Reviewed by Viga Boland for Readers' Favorite
Crocodile Chamber by Gayendra Abeywardane is a short, but most intense and unusual read, and is definitely not for everyone. Readers who will be drawn to Crocodile Chamber aren’t afraid of dark stories. They are readers who enjoy reflection that intellectualizes and explores…even if it involves stirring up painful memories in the writer, and possibly the reader. The readers who will most understand where Gayendra Abeywardane is coming from, and what he is getting at, are those who have experienced mind-shattering trauma, and know how hard it is to rise above anger and pain without killing those who have inflicted it.
Abeywardane’s protagonist is one of those people. As a child, Amila witnessed the murder of his mother by a frightening man of great power, whom young Amila trusted in Sri Lanka. Now grown, but with the painful knowledge of who murdered his mother locked inside him…telling authorities wasn’t an option…he struggles daily against the hatred and anger consuming him. He fights the anger by fighting others, not to win but to simultaneously punish and strengthen himself. And when finally he does come face to face again with Desarath, readers turn pages wondering what Desarath will do to him or he will do to Desarath.

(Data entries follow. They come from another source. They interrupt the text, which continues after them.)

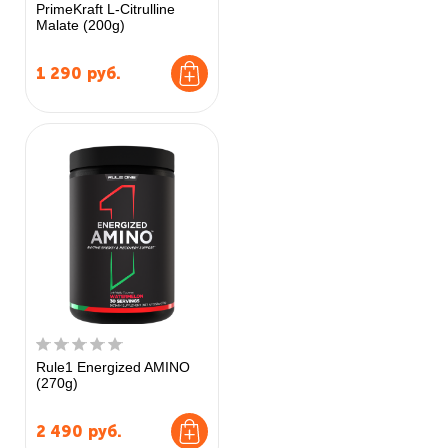
PrimeKraft L-Citrulline
Malate (200g)
1 290
руб.
Rule1 Energized AMINO
(270g)
2 490
руб.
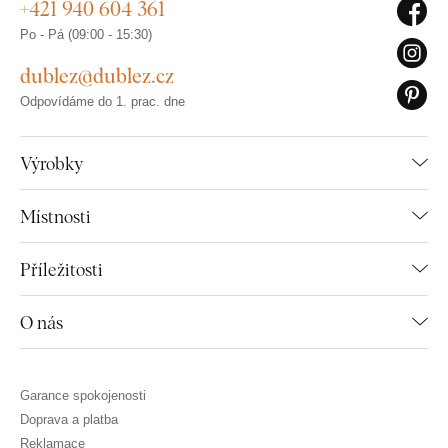
+421 940 604 361
Po - Pá (09:00 - 15:30)
dublez@dublez.cz
Odpovídáme do 1. prac. dne
Výrobky
Místnosti
Příležitosti
O nás
Garance spokojenosti
Doprava a platba
Reklamace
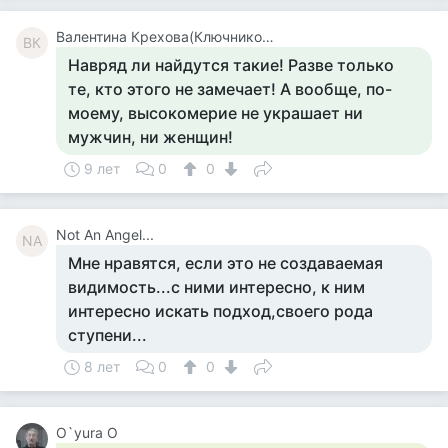
Валентина Крехова(Ключникова)
ВК
Навряд ли найдутся такие! Разве только
те, кто этого не замечает! А вообще, по-
моему, высокомерие не украшает ни
мужчин, ни женщин!
9 лет
0
0
Not An Angel...
NA
Мне нравятся, если это не создаваемая
видимость...с ними интересно, к ним
интересно искать подход,своего рода
ступени...
8 лет
0
0
O`yura O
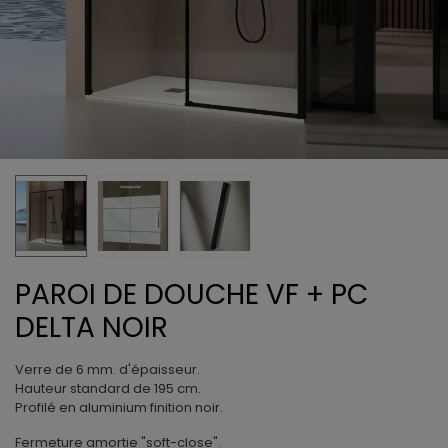
PAROI DE DOUCHE VF + PC
DELTA NOIR
Verre de 6 mm. d'épaisseur.
Hauteur standard de 195 cm.
Profilé en aluminium finition noir.
Fermeture amortie "soft-close".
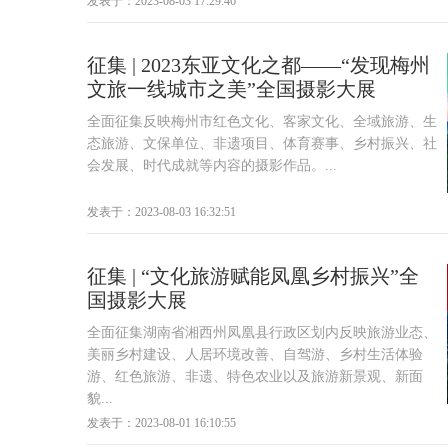
发表于：2023-08-03 17:29:46
征集 | 2023东亚文化之都——“发现梅州
文旅一线城市之美”全国摄影大展
全面征集反映梅州市红色文化、客家文化、全域旅游、生
态旅游、文保单位、非遗项目、体育赛事、乡村振兴、社
会发展、时代成就等内容的摄影作品。...
发表于：2023-08-03 16:32:51
征集 | “文化旅游赋能凤凰乡村振兴”全
国摄影大展
全面征集湖南省湘西州凤凰县行政区划内反映旅游业态、
美丽乡村建设、人居环境改善、自驾游、乡村生活体验
游、红色旅游、非遗、特色农业以及旅游新景观、新面
貌...
发表于：2023-08-01 16:10:55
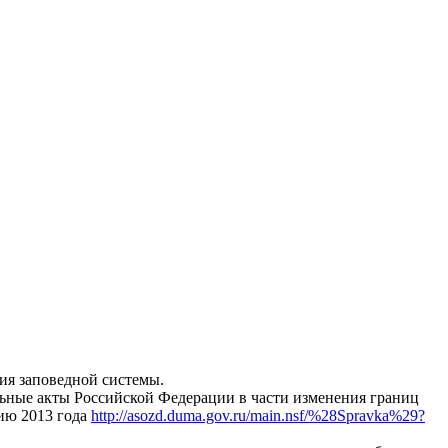
ия заповедной системы.
льные акты Российской Федерации в части изменения границ
ию 2013 года
http://asozd.duma.gov.ru/main.nsf/%28Spravka%29?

Crocodile Chamber is classified as a fiction novella. But given how closely Amila’s background and current location mirror that of the author - Amila hails from Colombo, Sri Lanka and now lives in Australia - as does Gayendra Abeywardane, one cannot help but think Crocodile Chamber is based on true events in the author’s past. According to the author’s website, writers such as Chuck Palahniuk and Neil Gaiman have been an immense inspiration in his creative journey into finding his own author’s voice. He certainly has done that with Crocodile Chamber. Read it if you dare.